Eerste aanleg - enkelvoudig van Rechtbank 's-Hertogenbosch, 24 de Diciembre de 2012

Sprekergepubliceerd
Datum uitspraak24 de Diciembre de 2012
Uitgevende instantie:Rechtbank 's-Hertogenbosch

RECHTBANK ’s-HERTOGENBOSCH

Sector bestuursrecht

zaaknummer: AWB 12/2726

uitspraak van de enkelvoudige kamer van 24 december 2012 in de zaak tussen

[eiseres], te Eindhoven, eiseres

(gemachtigde: mr. P.A.M. de Haan-van de Laak),

en

de Raad van bestuur van het Uitvoeringsinstituut werknemersverzekeringen, verweerder

(gemachtigde: mr. W.J.C. Rademakers).

Procesverloop

Bij besluit van 5 juli 2012 (het primaire besluit) heeft verweerder eiseres per 12 juli 2012 geschikt geacht tot het verrichten van haar arbeid en de uitkering op grond van de Ziektewet (ZW) beëindigd.

Bij besluit van 9 augustus 2012 (het bestreden besluit) heeft verweerder het bezwaar van eiseres ongegrond verklaard.

Eiseres heeft tegen het bestreden besluit beroep ingesteld.

Verweerder heeft een verweerschrift ingediend.

Het onderzoek ter zitting heeft plaatsgevonden op 20 november 2012. Eiseres is verschenen, bijgestaan door haar gemachtigde. Verweerder heeft zich laten vertegenwoordigen door zijn gemachtigde.

Overwegingen

  1. De rechtbank neemt de volgende, door partijen niet betwiste, feiten als vaststaand aan.

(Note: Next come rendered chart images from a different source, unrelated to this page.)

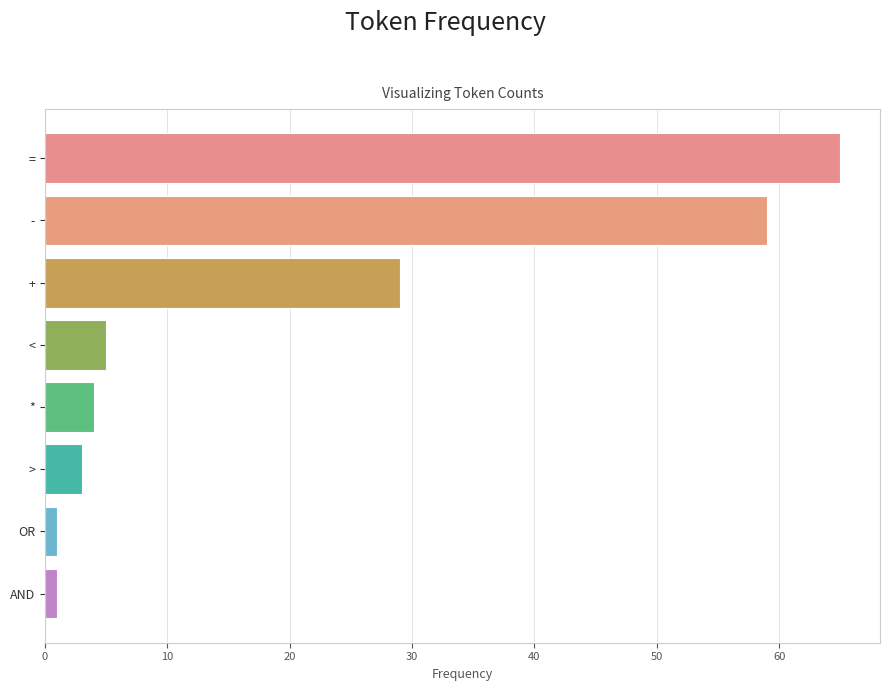

How many bars are there in total?

8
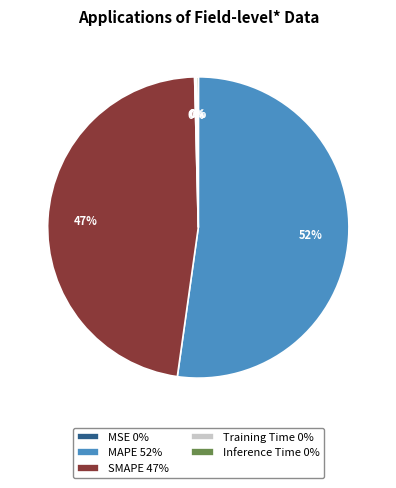

Is it true that MAPE 52% is 52% of the pie?

True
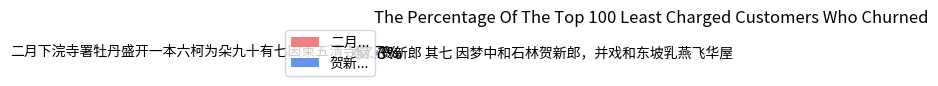

What is the ratio of the value at 二月... to the value at 贺新...?

0.7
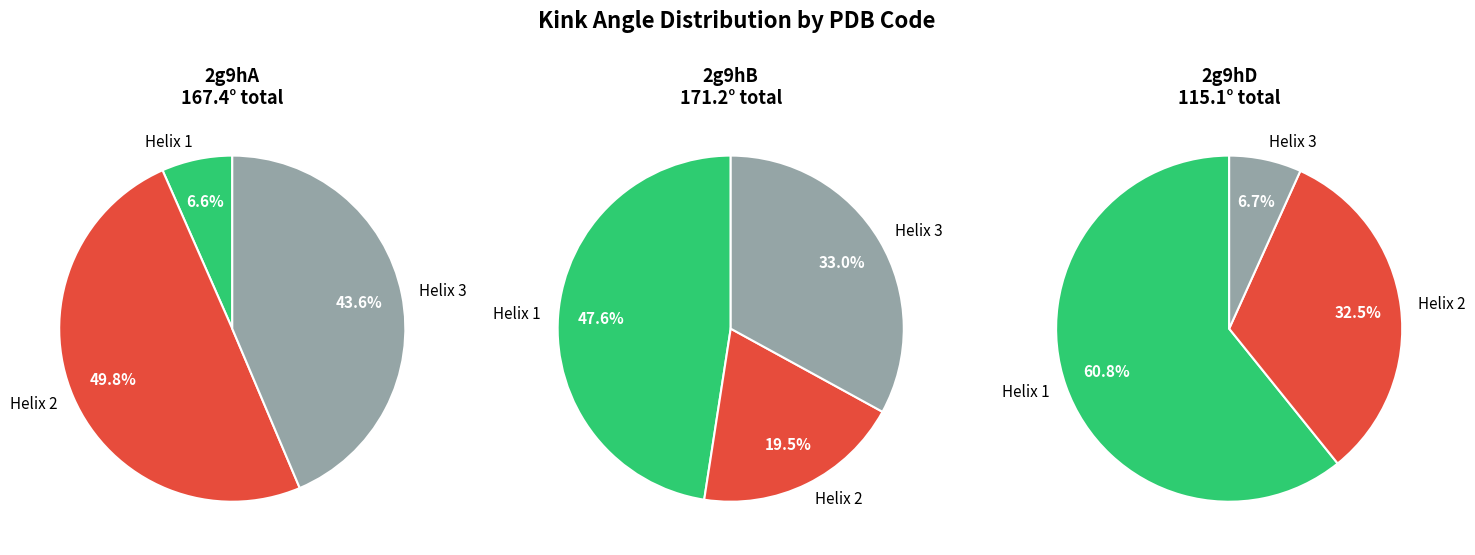

Which series has the largest range (max minus min)?

2g9hA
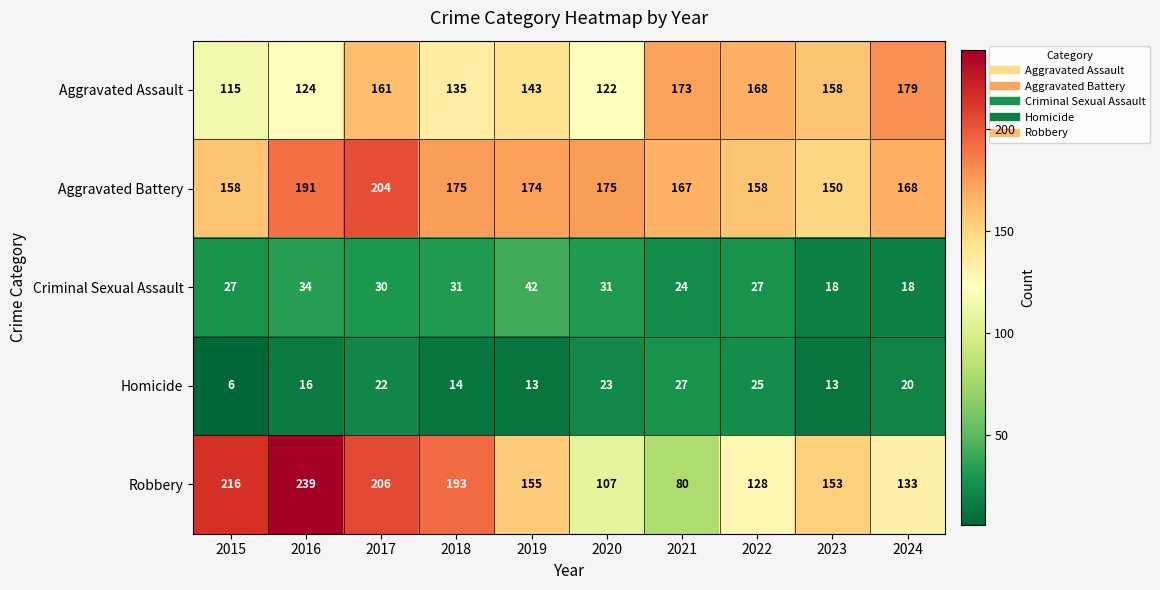

How many distinct data groups are displayed?

5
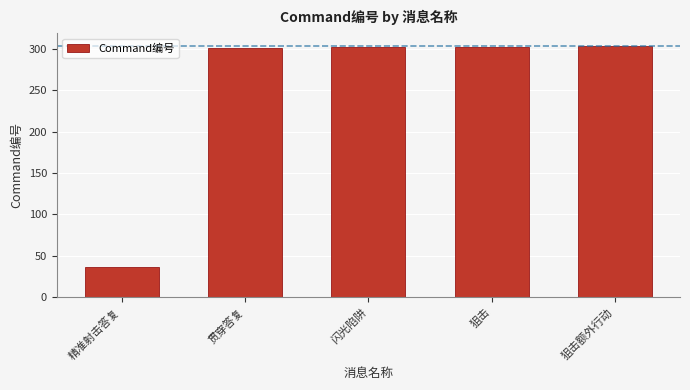

What is the maximum value shown in the chart?

304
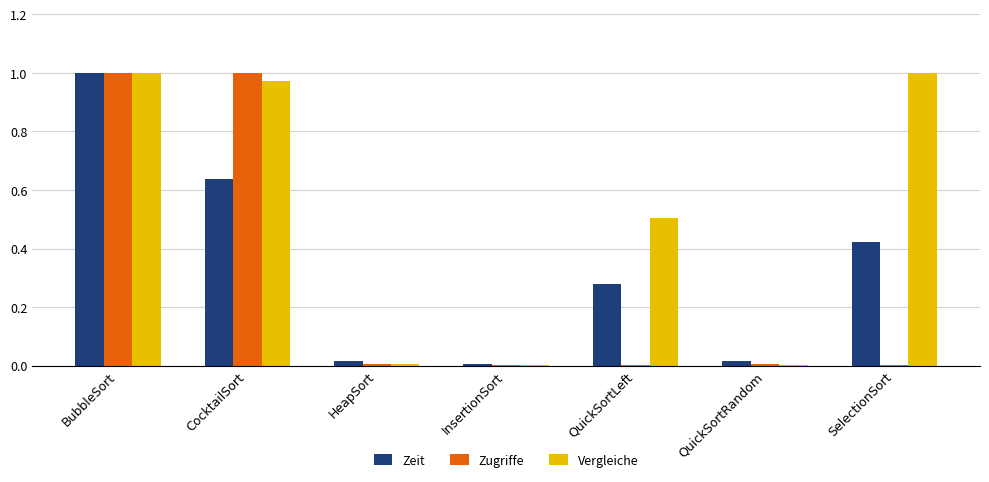

Which series changed the most between BubbleSort and CocktailSort?

Zeit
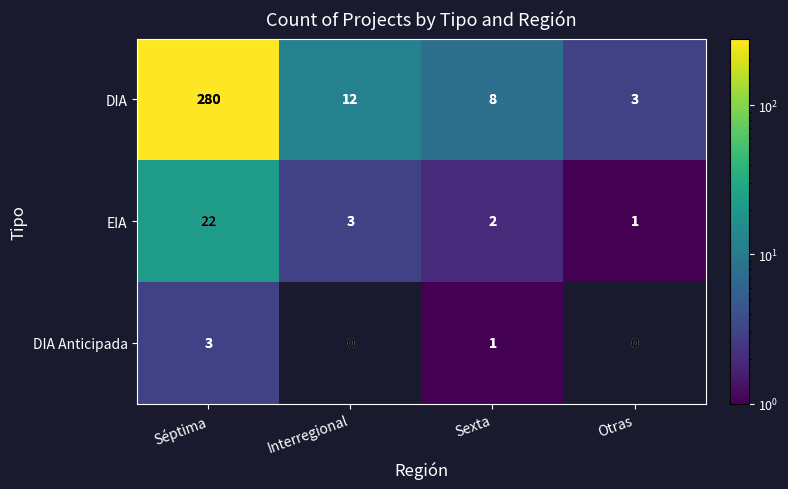

Is it true that DIA equals 12 at Sexta?

False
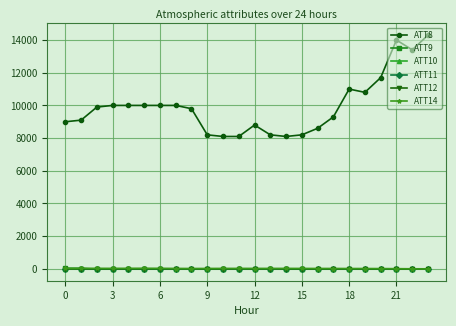

What is the maximum value shown in the chart?

14300.0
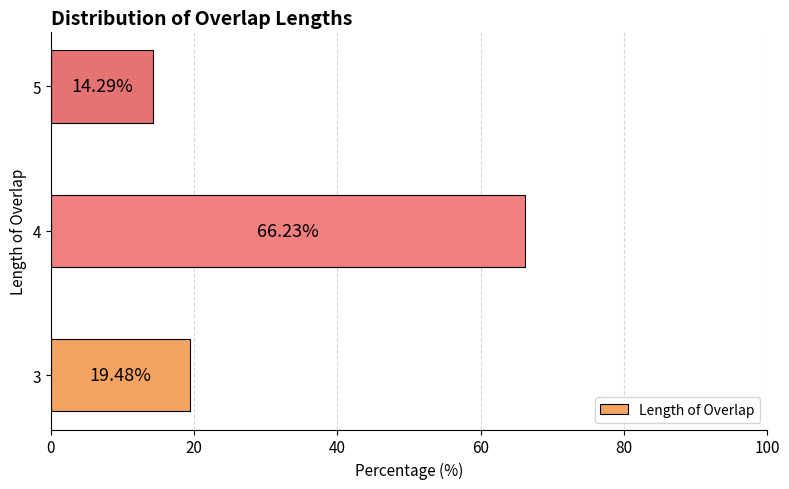

What is the greatest value displayed?

66.2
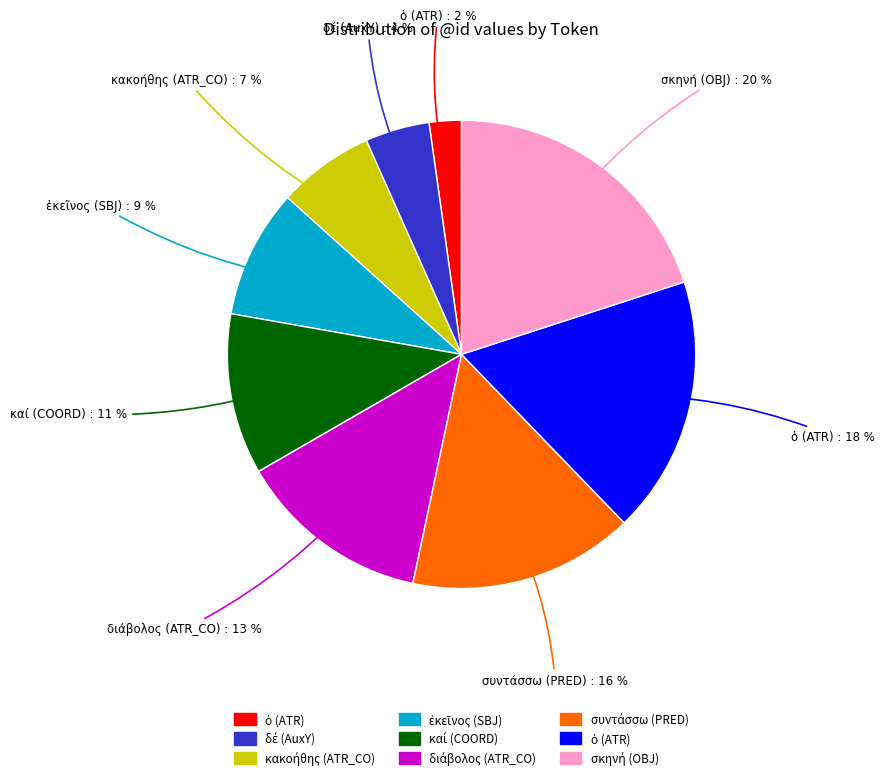

Is there any slice that represents more than half of the pie?

No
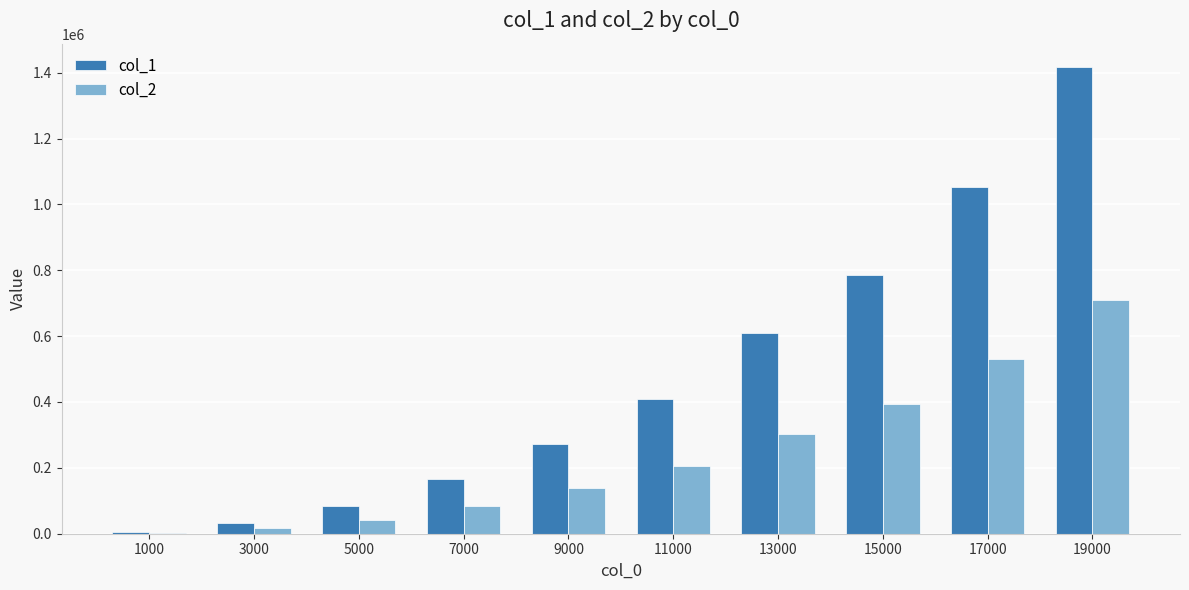

The value of col_1 at 7000 is 42153. True or false?

False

    Eiseres is tot en met 31 juli 2011 werkzaam geweest als doktersassistente voor (gemiddeld)

    24 uur per week. Met ingang van 6 september 2011 heeft eiseres zich vanuit de Werkloosheidswet (WW) ziek gemeld vanwege een chirurgische ingreep met complicaties.

  2. Blijkens de gedingstukken ligt aan het bestreden besluit verweerders standpunt ten grondslag dat eiseres, rekening houdend met haar medische beperkingen, met ingang van 12 juli 2012 in staat wordt geacht haar werk als doktersassistente te verrichten.

  3. Eiseres heeft aangevoerd dat het verzekeringsgeneeskundig onderzoek van verweerder onzorgvuldig is geweest. Verweerder heeft haar beperkingen onderschat en gelet op haar beperkingen is eiseres ongeschikt voor de maatgevende arbeid, aldus eiseres.

  4. Ingevolge artikel 19, eerste lid, van de ZW heeft de verzekerde bij ongeschiktheid tot het verrichten van zijn arbeid als rechtstreeks en objectief medisch vast te stellen gevolg van ziekte, recht op ziekengeld.

  5. Volgens vaste rechtspraak van de Centrale Raad van Beroep (CRvB) wordt onder “zijn arbeid” in de zin van artikel 19 van de ZW verstaan de laatstelijk voor de ziekmelding feitelijk verrichte arbeid. De rechtbank verwijst naar de uitspraak van de CRvB van 30 mei 2012 (LJN: BW6932). In dit geval gaat het dus om het werk als doktersassistente voor (gemiddeld) 24 uur per week.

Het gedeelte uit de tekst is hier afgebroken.